I am noticing that I, like many women in the latter half of the 20th century, got pretty mixed messages about male and female roles and definitely bought into the "we're all the same" philosophy. Add to that the fact that I was raised in a family with multigenerational antipathy toward women and anything female, and here I am, with deepseated, formerly rather hidden, female characteristics and a wall of shame on top. It was made clear to me, growing up, that I was simply a failed boy. A burden I could never overcome, of course, because the more I tried to act like my brothers the more obvious it was that I would always fail at being the golden ideal: A man.
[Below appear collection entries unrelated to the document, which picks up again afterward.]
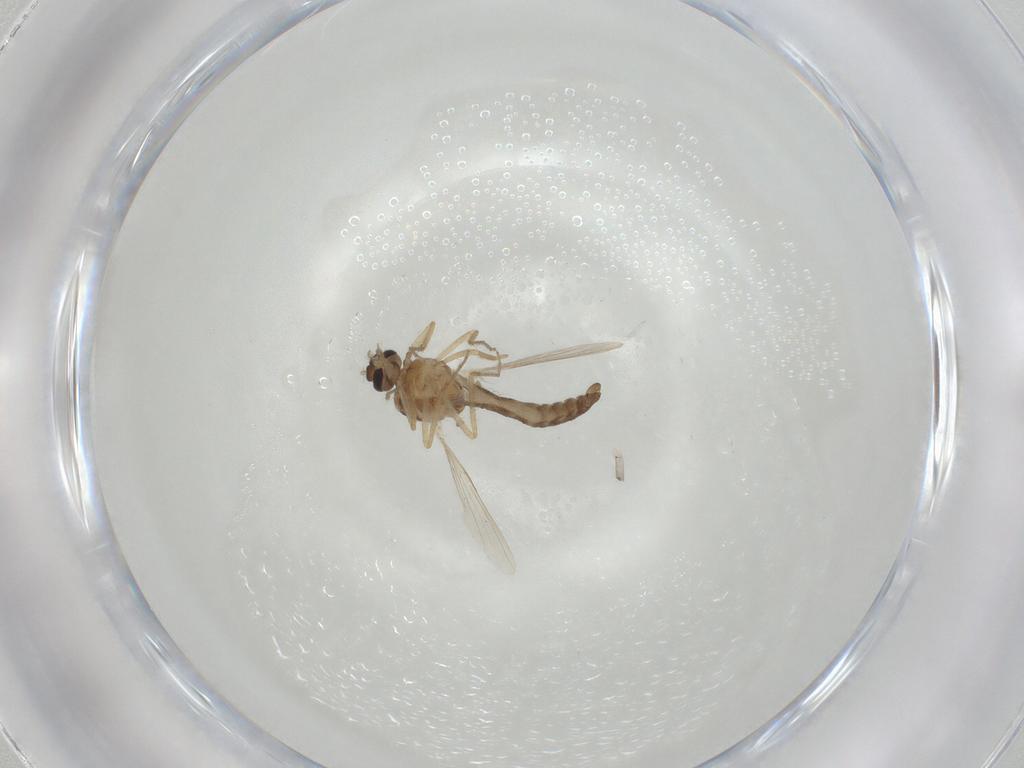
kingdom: Animalia
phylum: Arthropoda
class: Insecta
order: Diptera
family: Ceratopogonidae
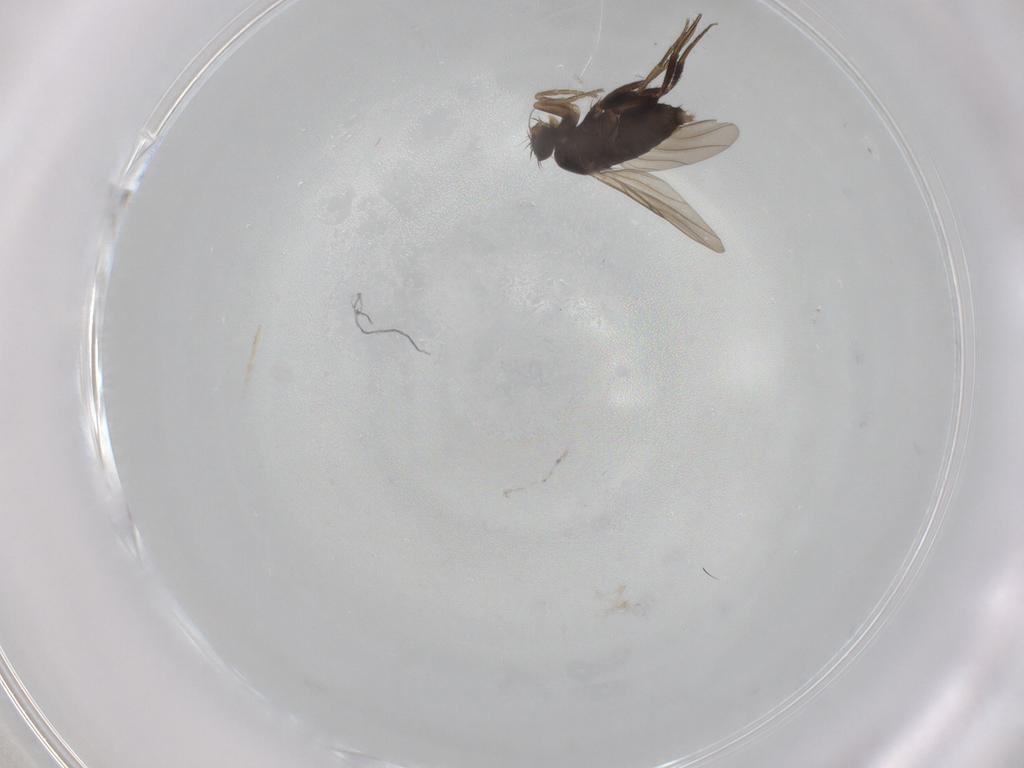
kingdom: Animalia
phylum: Arthropoda
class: Insecta
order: Diptera
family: Phoridae
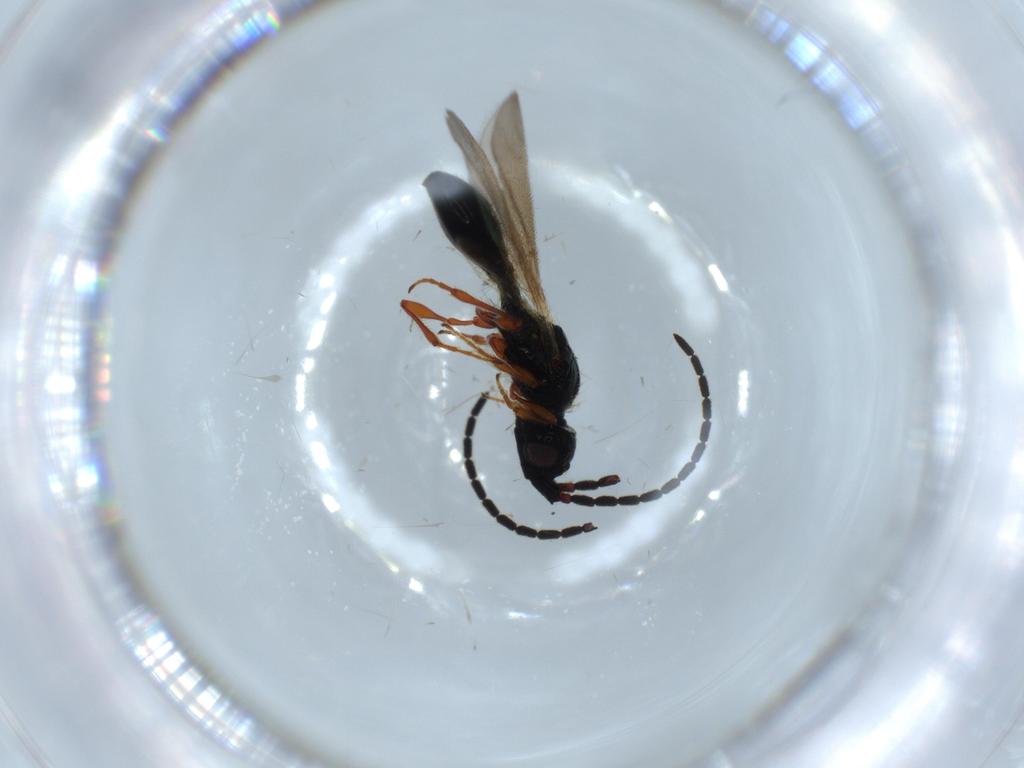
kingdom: Animalia
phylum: Arthropoda
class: Insecta
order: Hymenoptera
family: Diapriidae
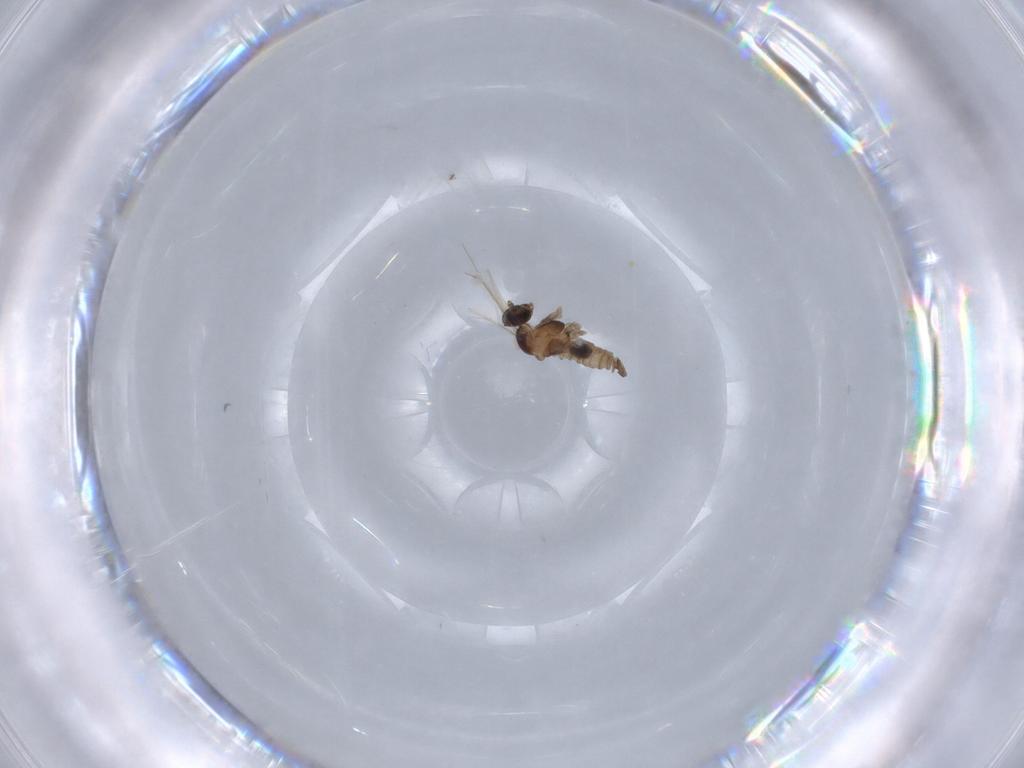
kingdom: Animalia
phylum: Arthropoda
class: Insecta
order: Diptera
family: Cecidomyiidae
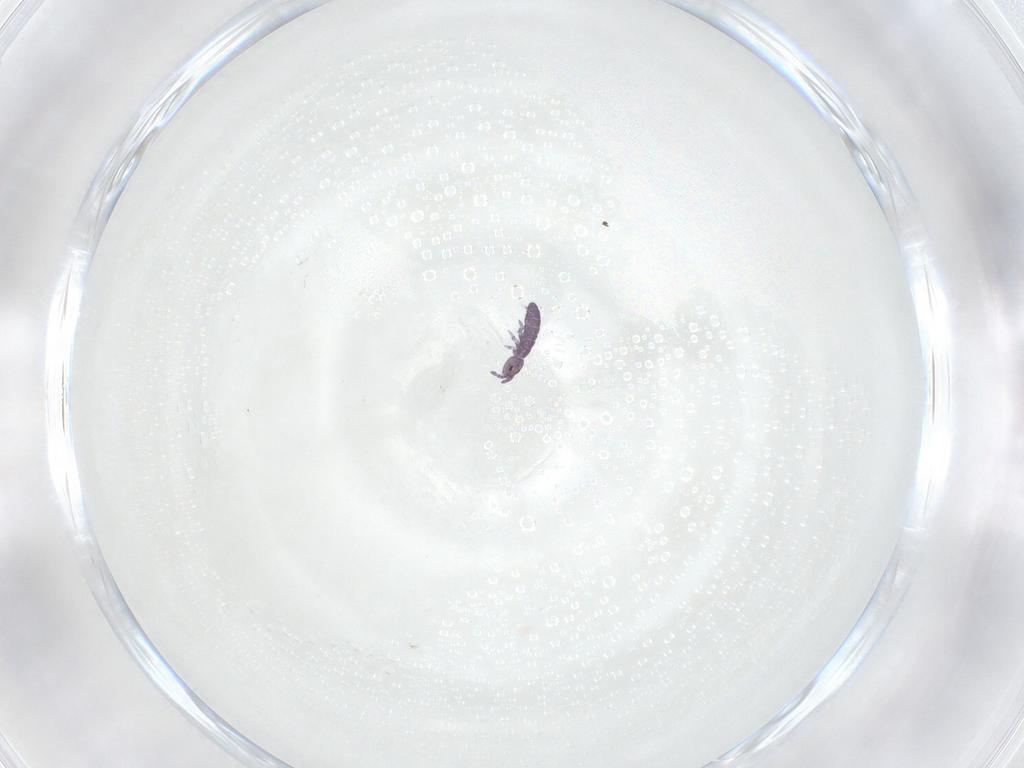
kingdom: Animalia
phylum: Arthropoda
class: Collembola
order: Entomobryomorpha
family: Isotomidae
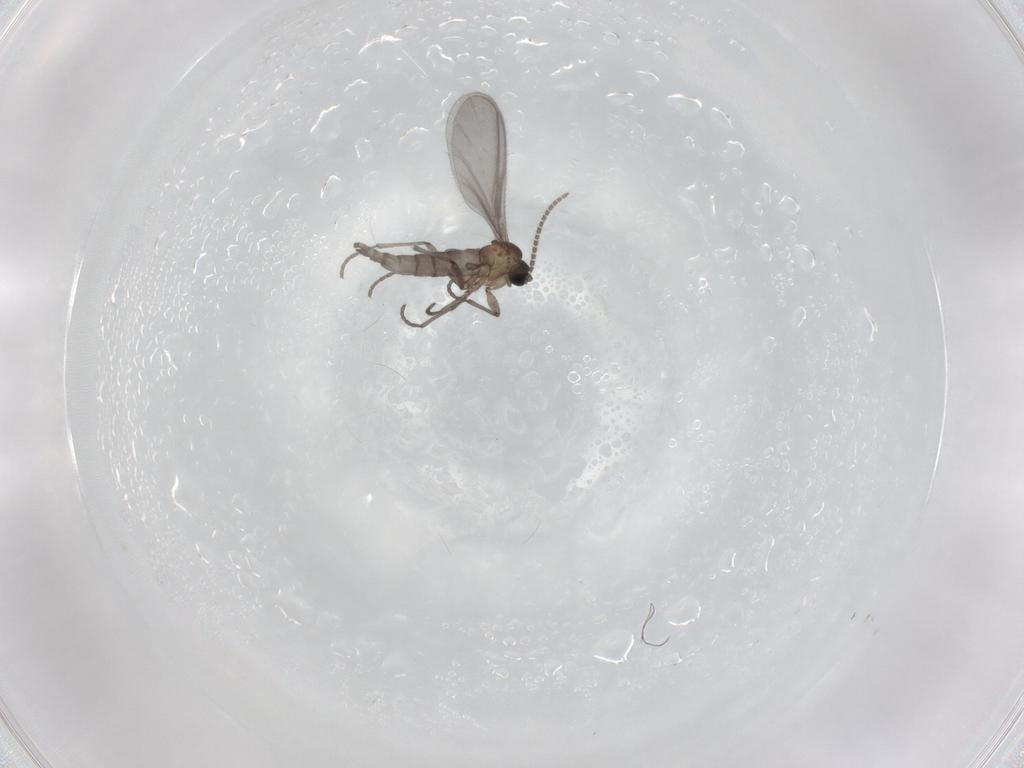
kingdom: Animalia
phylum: Arthropoda
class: Insecta
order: Diptera
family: Sciaridae
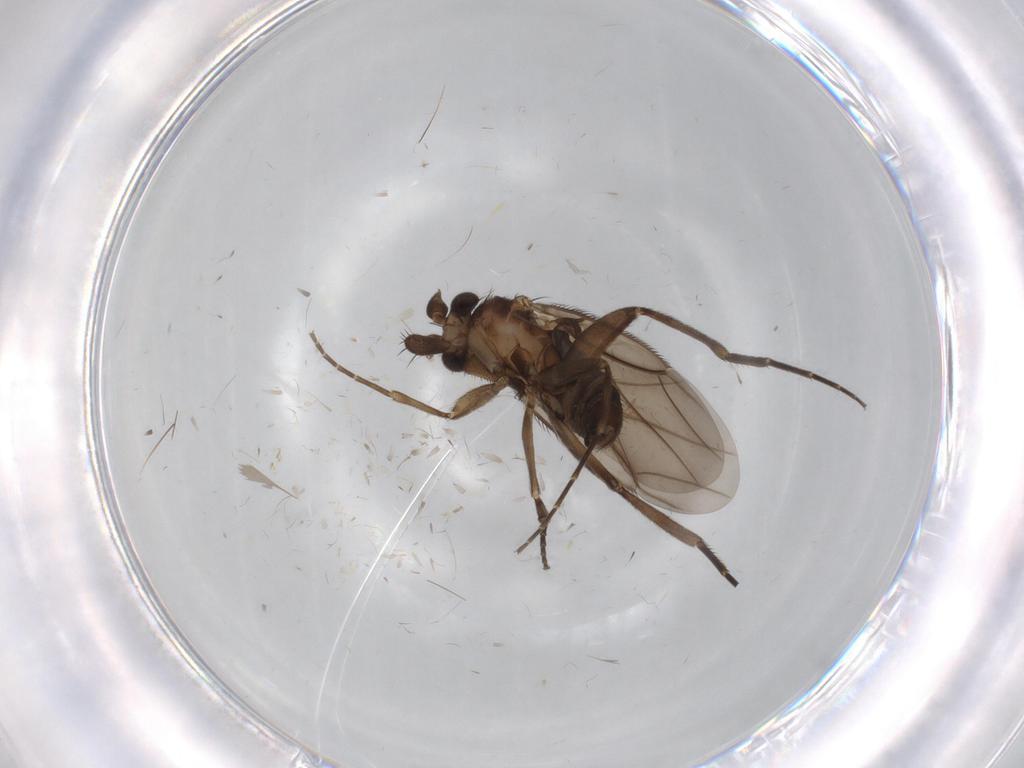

My current H is awkwardly polarized toward femaleness due to the same 20th century pressures to accommodate women's needs for equality, respect, and legal remedy. I appreciate his remarkable sympathies toward women. He's incredibly kind and caring. But there are times when he clearly wants to take a comfy back seat to my early masculine training and put me out in front to take the heat while he says things like "You're better at that." No, I'm not. I hate it. I feel like cannon fodder.

It is no wonder that after some of our episodes in which this occurred I lost my interest in him sexually. 

Dancing between the polarities is the spice of life. 

I see though that it's perfectly okay to take on both masculine and feminine roles variably according to our desires and the occasion. But I just don't want to keep getting pushed into always having to be a failed guy. I'm much better at being a woman. But I'm glad I can find a useful middle ground, too. I'm wicked with power tools.